Not exceeding the WLL means intentionally preserving an adequate safety factor for personnel.
However, responders must realize that the rated WLL of new chain is measured in what is called a vertical arrangement: Manufacturers pull a straight length of chain until it breaks. Real-world rescue applications, with bends, curves or twists in the chain, can result in unexpected chain or hook failure. The 4:1 safety factor also can diminish if a chain shows signs of abuse, is shock loaded or has other types of physical damage.
So, again, staying at or below the WLL minimizes the risk of chain failure while under load.
A manufacturer can offer so-called tagged chain at an added cost. For a length of chain to be tagged, it’s pulled in a laboratory test machine to a load that’s equal to twice the calculated WLL of the chain. If it passes inspection without damage or failure, a stamped tag is applied to the chain.
If a rescue agency operates with tagged rescue chain, the tag should remain attached throughout the lifespan of the chain. If a tag is lost or damaged, the chain supplier should be contacted for instructions on either retesting and retagging the original chain or replacing it with new equipment.
Hook failure direction
In every attempt to validate hook failure “fly off” direction (completed at B/A Products)—whether grab hook, J-hook or twin hooks of a ratchet strap—when tested to failure, the hook always flew off in the direction of the back, or smooth, side of the hook. Some hooks that flew downward did so at such a violent rate that they took a chunk out of the concrete floor.
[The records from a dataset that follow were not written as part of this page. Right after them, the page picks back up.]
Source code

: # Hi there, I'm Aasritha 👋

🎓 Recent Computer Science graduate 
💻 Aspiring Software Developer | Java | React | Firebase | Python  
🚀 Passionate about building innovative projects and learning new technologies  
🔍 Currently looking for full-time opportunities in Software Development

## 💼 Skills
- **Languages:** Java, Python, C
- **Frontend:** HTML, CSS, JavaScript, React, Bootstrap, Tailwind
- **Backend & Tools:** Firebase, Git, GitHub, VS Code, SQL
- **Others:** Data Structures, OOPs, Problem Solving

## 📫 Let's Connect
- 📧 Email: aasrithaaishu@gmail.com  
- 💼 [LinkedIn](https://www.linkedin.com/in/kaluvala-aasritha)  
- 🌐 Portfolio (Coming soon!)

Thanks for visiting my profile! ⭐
Responders must ensure that hooks are placed properly to minimize fly-off under load at an incident scene.
Weld-side vs. nonweld-side
Technical rescue personnel are instructed to place a grab hook on the smooth, or nonweld, side of the chain link when connecting chain at an incident scene. The explanation: This avoids putting pressure or stress on the weld itself. Destructive testing that was conducted by this author showed that, although it’s nice to do this hook arrangement, it isn’t a must-do requirement.
Multiple destructive chain and grab hook tests that were carried out revealed that, although placing the hook on the smooth side of the link might be a good idea, it made no significant difference in the load that the chain and hook could support.
Visual chain inspection
Regular visual and physical inspections of rescue chain pre- and post-use might be on a daily, weekly or monthly basis. They should be consistent, comply with the manufacturer’s procedures and be documented.
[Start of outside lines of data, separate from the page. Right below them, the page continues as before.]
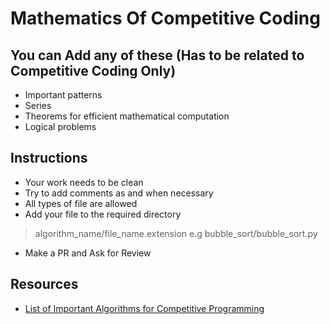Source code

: # Mathematics Of Competitive Coding

## You can Add any of these (Has to be related to Competitive Coding Only)
- Important patterns
- Series
- Theorems for efficient mathematical computation
- Logical problems

## Instructions
- Your work needs to be clean 
- Try to add comments as and when necessary
- All types of file are allowed
- Add your file to the required directory
> algorithm_name/file_name.extension
   e.g
> bubble_sort/bubble_sort.py
- Make a PR and Ask for Review

## Resources
- [List of Important Algorithms for Competitive Programming](https://www.geeksforgeeks.org/how-to-prepare-for-acm-icpc/)
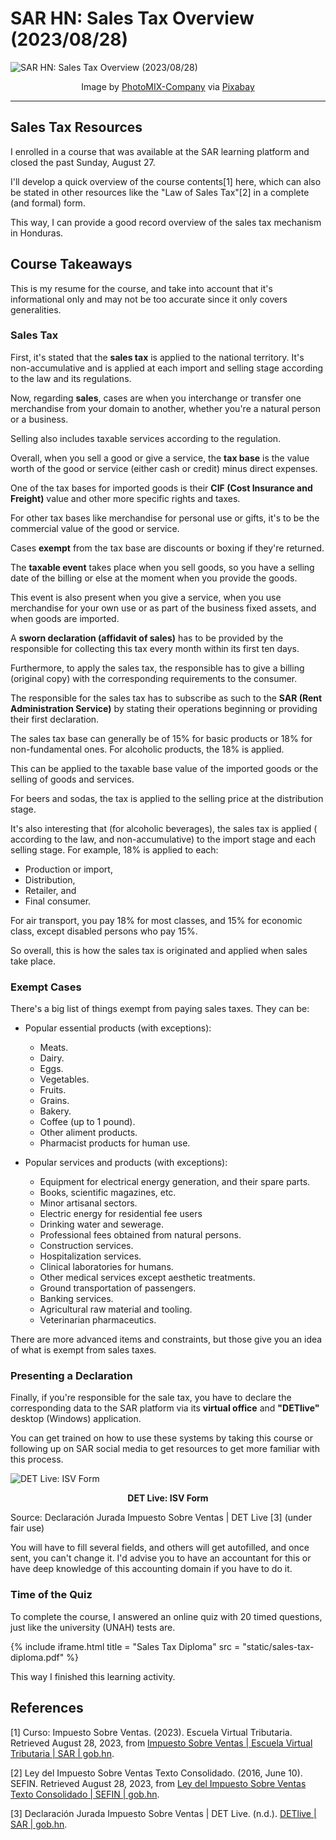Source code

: <!-- Copyright (c) 2023 Tobias Briones. All rights reserved. -->
<!-- SPDX-License-Identifier: CC-BY-4.0 -->
<!-- This file is part of https://github.com/tobiasbriones/blog -->

# SAR HN: Sales Tax Overview (2023/08/28)

![SAR HN: Sales Tax Overview (2023/08/28)](images/sar-hn-_-sales-tax-overview-2023-08-28.jpg)

<figcaption>
<p align="center">Image by
<a href="https://pixabay.com/users/photomix-company-1546875">PhotoMIX-Company</a> via
<a href="https://pixabay.com/photos/cash-register-printer-receipt-store-5610295">Pixabay</a>
</p>
</figcaption>

---

## Sales Tax Resources

I enrolled in a course that was available at the SAR learning platform and
closed the past Sunday, August 27.

I'll develop a quick overview of the course contents[1] here, which can also be
stated in other resources like the "Law of Sales Tax"[2] in a complete (and
formal) form.

This way, I can provide a good record overview of the sales tax mechanism in
Honduras.

## Course Takeaways

This is my resume for the course, and take into account that it's informational
only and may not be too accurate since it only covers generalities.

### Sales Tax

First, it's stated that the **sales tax** is applied to the national territory.
It's non-accumulative and is applied at each import and selling stage according
to the law and its regulations.

Now, regarding **sales**, cases are when you interchange or transfer one
merchandise from your domain to another, whether you're a natural person or a
business.

Selling also includes taxable services according to the regulation.

Overall, when you sell a good or give a service, the **tax base** is the value
worth of the good or service (either cash or credit) minus direct expenses.

One of the tax bases for imported goods is their
**CIF (Cost Insurance and Freight)** value and other more specific rights and
taxes.

For other tax bases like merchandise for personal use or gifts, it's to be the
commercial value of the good or service.

Cases **exempt** from the tax base are discounts or boxing if they're returned.

The **taxable event** takes place when you sell goods, so you have a selling
date of the billing or else at the moment when you provide the goods.

This event is also present when you give a service, when you use merchandise for
your own use or as part of the business fixed assets, and when goods are
imported.

A **sworn declaration (affidavit of sales)** has to be provided by the
responsible for collecting this tax every month within its first ten days.

Furthermore, to apply the sales tax, the responsible has to give a billing
(original copy) with the corresponding requirements to the consumer.

The responsible for the sales tax has to subscribe as such to the **SAR (Rent
Administration Service)** by stating their operations beginning or providing
their first declaration.

The sales tax base can generally be of 15% for basic products or 18% for
non-fundamental ones. For alcoholic products, the 18% is applied.

This can be applied to the taxable base value of the imported goods or the
selling of goods and services.

For beers and sodas, the tax is applied to the selling price at the distribution
stage.

It's also interesting that (for alcoholic beverages), the sales tax is applied (
according to the law, and non-accumulative) to the import stage and each selling
stage. For example, 18% is applied to each:

- Production or import,
- Distribution,
- Retailer, and
- Final consumer.

For air transport, you pay 18% for most classes, and 15% for economic class,
except disabled persons who pay 15%.

So overall, this is how the sales tax is originated and applied when sales take
place.

### Exempt Cases

There's a big list of things exempt from paying sales taxes. They can be:

- Popular essential products (with exceptions):
    - Meats.
    - Dairy.
    - Eggs.
    - Vegetables.
    - Fruits.
    - Grains.
    - Bakery.
    - Coffee (up to 1 pound).
    - Other aliment products.
    - Pharmacist products for human use.

- Popular services and products (with exceptions):
    - Equipment for electrical energy generation, and their spare parts.
    - Books, scientific magazines, etc.
    - Minor artisanal sectors.
    - Electric energy for residential fee users
    - Drinking water and sewerage.
    - Professional fees obtained from natural persons.
    - Construction services.
    - Hospitalization services.
    - Clinical laboratories for humans.
    - Other medical services except aesthetic treatments.
    - Ground transportation of passengers.
    - Banking services.
    - Agricultural raw material and tooling.
    - Veterinarian pharmaceutics.

There are more advanced items and constraints, but those give you an idea of
what is exempt from sales taxes.

### Presenting a Declaration

Finally, if you're responsible for the sale tax, you have to declare the
corresponding data to the SAR platform via its **virtual office** and
**"DETlive"** desktop (Windows) application.

You can get trained on how to use these systems by taking this course or
following up on SAR social media to get resources to get more familiar with this
process.

![DET Live: ISV Form](images/det-live-_-isv-form.jpg)

<figcaption>
<p align="center">
<strong>
DET Live: ISV Form
</strong>
</p>
<p>
Source: <it>Declaración Jurada Impuesto Sobre Ventas | DET Live [3] (under fair
use)</it>
</p>
</figcaption>

You will have to fill several fields, and others will get autofilled, and once
sent, you can't change it. I'd advise you to have an accountant for this or have
deep knowledge of this accounting domain if you have to do it.

### Time of the Quiz

To complete the course, I answered an online quiz with 20 timed questions, just
like the university (UNAH) tests are.

{% include iframe.html
title = "Sales Tax Diploma"
src = "static/sales-tax-diploma.pdf"
%}

This way I finished this learning activity.

## References

[1] Curso: Impuesto Sobre Ventas. (2023). Escuela Virtual Tributaria. Retrieved
August 28, 2023,
from [Impuesto Sobre Ventas \| Escuela Virtual Tributaria \| SAR \| gob.hn](https://escuelavirtualtributaria.sar.gob.hn/course/view.php?id=14).

[2] Ley del Impuesto Sobre Ventas Texto Consolidado. (2016, June 10). SEFIN.
Retrieved August 28, 2023,
from [Ley del Impuesto Sobre Ventas Texto Consolidado \| SEFIN \| gob.hn](http://www.sefin.gob.hn/wp-content/uploads/2016/06/TEXTO_CONSOLIDADO_LEY_IMPUESTO_SOBRE_VENTAS_10JUNIO2016.pdf).

[3] Declaración Jurada Impuesto Sobre Ventas | DET Live. (n.d.).
[DETlive \| SAR \| gob.hn](http://detlive.sar.gob.hn/?q=Ayuda-ISV).
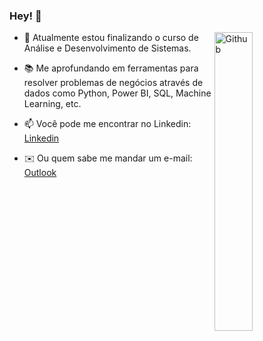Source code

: ### Hey! 👋

<img width="35%" align="right" alt="Github" src="https://user-images.githubusercontent.com/48678280/88862734-4903af80-d201-11ea-968b-9c939d88a37c.gif" />



- 🔭 Atualmente estou finalizando o curso de Análise e Desenvolvimento de Sistemas.

- 📚 Me aprofundando em ferramentas para resolver problemas de negócios através de dados como Python, Power BI, SQL, Machine Learning, etc.



- 📫 Você pode me encontrar no Linkedin: [Linkedin](https://www.linkedin.com/in/hhigorb)

- ✉️ Ou quem sabe me mandar um e-mail: [Outlook](mailto:hhigorb@outlook.com)












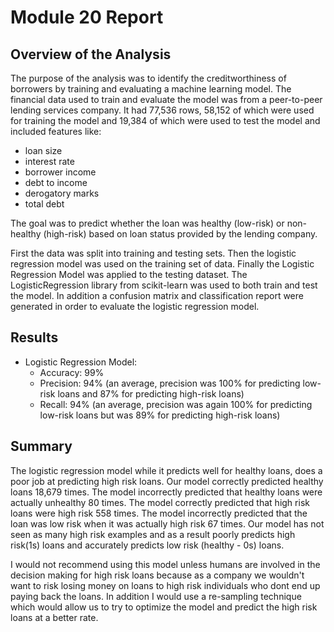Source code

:# Module 20 Report

## Overview of the Analysis

  The purpose of the analysis was to identify the creditworthiness of borrowers by training and evaluating a machine learning model.  The financial data used to train and evaluate the model was from a peer-to-peer lending services company. It had 77,536 rows, 58,152 of which were used for training the model and 19,384 of which were used to test the model and included features like: 
  * loan size
  * interest rate
  * borrower income
  * debt to income
  * derogatory marks
  * total debt
  
  The goal was to predict whether the loan was healthy (low-risk) or non-healthy (high-risk) based on loan status provided by the lending company. 

  First the data was split into training and testing sets. Then the logistic regression model was used on the training set of data. Finally the Logistic Regression Model was applied to the testing dataset. The LogisticRegression library from scikit-learn was used to both train and test the model. In addition a confusion matrix and classification report were generated in order to evaluate the logistic regression model.
## Results

* Logistic Regression Model:
  * Accuracy: 99%
  * Precision: 94% (an average, precision was 100% for predicting low-risk loans and 87% for predicting high-risk   loans)
  * Recall: 94% (an average, precision was again 100% for predicting low-risk loans but was 89% for predicting high-risk loans)


## Summary

The logistic regression model while it predicts well for healthy loans, does a poor job at predicting high risk loans. Our model correctly predicted healthy loans 18,679 times. The model incorrectly predicted that healthy loans were actually unhealthy 80 times. The model correctly predicted that high risk loans were high risk 558 times. The model incorrectly predicted that the loan was low risk when it was actually high risk 67 times. Our model has not seen as many high risk examples and as a result poorly predicts high risk(1s) loans and accurately predicts low risk (healthy - 0s) loans.

I would not recommend using this model unless humans are involved in the decision making for high risk loans because as a company we wouldn't want to risk losing money on loans to high risk individuals who dont end up paying back the loans. In addition I would use a re-sampling technique which would allow us to try to optimize the model and predict the high risk loans at a better rate.

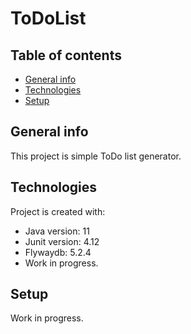 # ToDoList
## Table of contents
* [General info](#general-info)
* [Technologies](#technologies)
* [Setup](#setup)

## General info
This project is simple ToDo list generator.
	
## Technologies
Project is created with:
* Java version: 11
* Junit version: 4.12
* Flywaydb: 5.2.4
* Work in progress.
	
## Setup
Work in progress.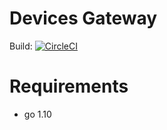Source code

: Devices Gateway
===============

Build: [![CircleCI](https://circleci.com/bb/challengerdevs/tcpgateway.svg?style=svg)](https://circleci.com/bb/challengerdevs/gpsdriver)

# Requirements

- go 1.10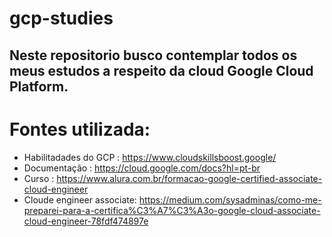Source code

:# gcp-studies
Neste repositorio busco contemplar todos os meus estudos a respeito da cloud Google Cloud Platform.
-----
# Fontes utilizada:
* Habilitadades do GCP : https://www.cloudskillsboost.google/
* Documentação : https://cloud.google.com/docs?hl=pt-br
* Curso : https://www.alura.com.br/formacao-google-certified-associate-cloud-engineer
* Cloude engineer associate: https://medium.com/sysadminas/como-me-preparei-para-a-certifica%C3%A7%C3%A3o-google-cloud-associate-cloud-engineer-78fdf474897e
During the visual inspection process, when one or more links of rescue chain shows evidence of stretching, bending, thinning or any deformity, the chain should be removed from service and disposed of according to department protocols.
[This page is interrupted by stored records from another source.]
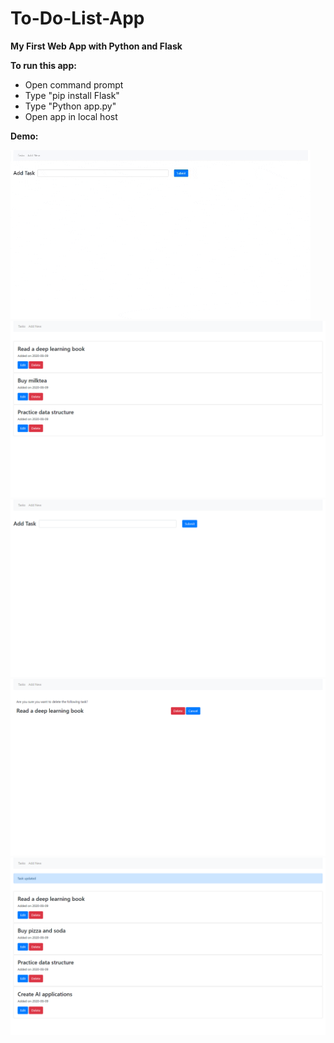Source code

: # To-Do-List-App
**My First Web App with Python and Flask**

**To run this app:**
 - Open command prompt
 - Type "pip install Flask"
 - Type "Python app.py"
 - Open app in local host

**Demo:**

<img src="https://github.com/ijoseff/To-Do-List-App/blob/master/ReadMe%20Photos/demo.gif?raw=true" alt="App Demo">

<img src="https://github.com/ijoseff/To-Do-List-App/blob/master/ReadMe%20Photos/home.png?raw=true" alt="App Demo">

<img src="https://github.com/ijoseff/To-Do-List-App/blob/master/ReadMe%20Photos/add.png?raw=true" alt="App Demo">

<img src="https://github.com/ijoseff/To-Do-List-App/blob/master/ReadMe%20Photos/delete.png?raw=true" alt="App Demo">

<img src="https://github.com/ijoseff/To-Do-List-App/blob/master/ReadMe%20Photos/final.png?raw=true" alt="App Demo">
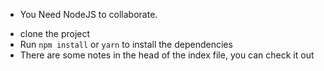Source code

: * You Need NodeJS to collaborate.

- clone the project
- Run ``npm install`` or  ``yarn`` to install the dependencies
- There are some notes in the head of the index file, you can check it out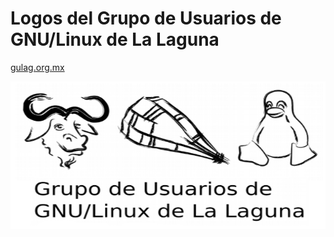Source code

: # Logos del Grupo de Usuarios de GNU/Linux de La Laguna

[gulag.org.mx](http://www.gulag.org.mx)

![GULag](logo_LUGLaguna.png)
Excessive wear of a link in a chain, a worn hook, nicks or gouges also are indicators for removal. Chain or hook storage in a moist, nonwatertight compartment or inside a metal chain container could result in excessive pitting, corrosion or rusting of the metal.
The bottom line for rescuer safety: If any condition is observed during the department’s established visual inspection process that causes doubt within the mind of the examiner as to whether the chain or hook should remain in service, take it out of service, dispose of it and replace it with new equipment in the rescue inventory.